=== Section Start ===

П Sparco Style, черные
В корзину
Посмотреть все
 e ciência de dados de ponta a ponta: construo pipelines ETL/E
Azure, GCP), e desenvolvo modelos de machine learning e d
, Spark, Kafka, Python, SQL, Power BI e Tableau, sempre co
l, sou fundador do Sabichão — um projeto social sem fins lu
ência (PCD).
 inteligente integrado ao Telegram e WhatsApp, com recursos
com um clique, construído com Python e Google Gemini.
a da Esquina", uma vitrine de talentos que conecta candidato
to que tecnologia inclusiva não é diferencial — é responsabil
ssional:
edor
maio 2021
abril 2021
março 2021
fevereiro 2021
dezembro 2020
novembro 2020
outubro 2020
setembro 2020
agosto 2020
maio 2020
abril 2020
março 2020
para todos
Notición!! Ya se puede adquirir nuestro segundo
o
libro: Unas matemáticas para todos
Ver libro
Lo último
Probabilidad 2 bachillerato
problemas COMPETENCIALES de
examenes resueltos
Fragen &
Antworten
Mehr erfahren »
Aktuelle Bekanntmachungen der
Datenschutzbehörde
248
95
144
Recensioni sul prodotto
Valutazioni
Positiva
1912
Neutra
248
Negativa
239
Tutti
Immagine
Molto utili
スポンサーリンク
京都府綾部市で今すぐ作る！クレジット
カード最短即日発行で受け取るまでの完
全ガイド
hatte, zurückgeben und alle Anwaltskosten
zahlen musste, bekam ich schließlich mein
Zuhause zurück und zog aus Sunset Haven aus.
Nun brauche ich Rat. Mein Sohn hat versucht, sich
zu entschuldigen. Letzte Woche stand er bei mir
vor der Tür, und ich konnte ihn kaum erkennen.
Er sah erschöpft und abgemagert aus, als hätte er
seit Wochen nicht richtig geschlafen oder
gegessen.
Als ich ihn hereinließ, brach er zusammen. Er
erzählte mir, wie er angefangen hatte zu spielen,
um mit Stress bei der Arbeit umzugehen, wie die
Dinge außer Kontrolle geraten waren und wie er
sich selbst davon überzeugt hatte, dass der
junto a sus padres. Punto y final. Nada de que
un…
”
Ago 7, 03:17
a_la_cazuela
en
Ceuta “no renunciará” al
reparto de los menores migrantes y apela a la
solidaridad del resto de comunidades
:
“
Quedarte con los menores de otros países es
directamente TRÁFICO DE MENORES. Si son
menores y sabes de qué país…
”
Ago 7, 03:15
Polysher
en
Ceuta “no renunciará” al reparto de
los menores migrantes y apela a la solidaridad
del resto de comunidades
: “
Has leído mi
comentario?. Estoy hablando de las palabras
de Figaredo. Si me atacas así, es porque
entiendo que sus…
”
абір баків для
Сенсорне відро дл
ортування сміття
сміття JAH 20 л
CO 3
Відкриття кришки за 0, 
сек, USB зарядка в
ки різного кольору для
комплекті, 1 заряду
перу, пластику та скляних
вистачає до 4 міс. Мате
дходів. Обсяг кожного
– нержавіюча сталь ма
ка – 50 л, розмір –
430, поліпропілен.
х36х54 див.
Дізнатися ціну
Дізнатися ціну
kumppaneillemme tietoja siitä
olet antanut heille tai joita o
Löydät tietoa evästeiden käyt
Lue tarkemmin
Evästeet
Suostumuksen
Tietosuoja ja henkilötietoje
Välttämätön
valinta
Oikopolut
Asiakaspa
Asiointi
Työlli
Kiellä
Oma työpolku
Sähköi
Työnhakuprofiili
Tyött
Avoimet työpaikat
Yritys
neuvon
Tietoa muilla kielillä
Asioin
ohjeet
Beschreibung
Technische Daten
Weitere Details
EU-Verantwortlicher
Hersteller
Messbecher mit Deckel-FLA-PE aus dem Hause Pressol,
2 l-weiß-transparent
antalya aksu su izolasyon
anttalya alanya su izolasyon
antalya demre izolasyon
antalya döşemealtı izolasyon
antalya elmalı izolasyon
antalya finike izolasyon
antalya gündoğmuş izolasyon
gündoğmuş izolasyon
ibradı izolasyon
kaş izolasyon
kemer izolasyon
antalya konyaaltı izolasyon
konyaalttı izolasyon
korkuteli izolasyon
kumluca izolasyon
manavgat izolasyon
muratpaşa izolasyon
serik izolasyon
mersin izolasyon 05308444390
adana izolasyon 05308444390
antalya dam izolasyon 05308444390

=== Section End ===

Request:
Give again, unchanged, the lines running from the top of the material above through the line that has "vor der Tür, und", and nothing more.

Solution to this task:
П Sparco Style, черные
В корзину
Посмотреть все
 e ciência de dados de ponta a ponta: construo pipelines ETL/E
Azure, GCP), e desenvolvo modelos de machine learning e d
, Spark, Kafka, Python, SQL, Power BI e Tableau, sempre co
l, sou fundador do Sabichão — um projeto social sem fins lu
ência (PCD).
 inteligente integrado ao Telegram e WhatsApp, com recursos
com um clique, construído com Python e Google Gemini.
a da Esquina", uma vitrine de talentos que conecta candidato
to que tecnologia inclusiva não é diferencial — é responsabil
ssional:
edor
maio 2021
abril 2021
março 2021
fevereiro 2021
dezembro 2020
novembro 2020
outubro 2020
setembro 2020
agosto 2020
maio 2020
abril 2020
março 2020
para todos
Notición!! Ya se puede adquirir nuestro segundo
o
libro: Unas matemáticas para todos
Ver libro
Lo último
Probabilidad 2 bachillerato
problemas COMPETENCIALES de
examenes resueltos
Fragen &
Antworten
Mehr erfahren »
Aktuelle Bekanntmachungen der
Datenschutzbehörde
248
95
144
Recensioni sul prodotto
Valutazioni
Positiva
1912
Neutra
248
Negativa
239
Tutti
Immagine
Molto utili
スポンサーリンク
京都府綾部市で今すぐ作る！クレジット
カード最短即日発行で受け取るまでの完
全ガイド
hatte, zurückgeben und alle Anwaltskosten
zahlen musste, bekam ich schließlich mein
Zuhause zurück und zog aus Sunset Haven aus.
Nun brauche ich Rat. Mein Sohn hat versucht, sich
zu entschuldigen. Letzte Woche stand er bei mir
vor der Tür, und ich konnte ihn kaum erkennen.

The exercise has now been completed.